*本文*:
Monologue33 (2000.8.28〜2000.8.31)

「2000.8.31(木)」・モテ具合検証

 8月も終わりである。
 この夏もモテなかったが、これだけモテナイと、いろんな局面で自分はもしかしたらモテテいたんじゃないか?と思いこみをしたくなってくることもある。
 微小な現象すら、モテていたからでは無いか?と反芻したくなる。

 それで、この夏どれほど実際自分はモテテいたのか、検証したい。
 第三者からみれば、アンタ妄想も甚だしいよ、欲求不満だよ、と言われても検証していきたい。

 まず第1のモテたケース。

 先日とある駅からとある駅までのバスに乗っていた時のことであるが、僕は例によって一番後部座席に位置を占めた。
 バスが出発して程なく行ったある停留所で、僕のすぐ前の席に今時の感じの女の子が座った。
 目がパッチリして髪の長い、なかなかカワイイ女性である。
 服はノースリーブのシャツを着ていて、なかなか露出も多く、僕は目を保養させてもらった。

 ま、それはいいとして、バスに乗られる方は、ご存じかと思うが、最後部の座席は若干高くなっているので他席を見下すような感じになっている。当然すぐ前の席の様子も手に取るようにわかる。

 その手に取るようにわかる前席で、先程の女性が自分のバッグをゴソゴソやりだした。
 こちらにはそのバッグの中が手に取るようにわかる。
 僕自身は他人に自分の持ち物の中身を見られたくは無い。エロビデオを購入した時など、殊に見られたくない。
 そのうち先程の女性は、バッグから数枚の切符を取り出して眺め始めた。
 僕にはその切符の内容が手に取るようにわかる。まるで僕にもその切符を拝見してほしいかのようである。○月×日に上野から高崎行きの新幹線に乗るらしい。

*データ抜粋*:
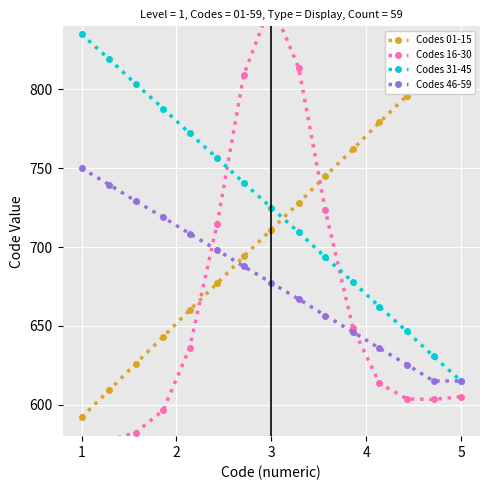

What is the minimum value shown in the chart?

575.0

*やること*: 本文では、前の席の女性が眺めていた切符から、その人はどこからどこ行きの新幹線に乗るらしいと書かれていますか。

*答え*: 上野から高崎行きの新幹線です。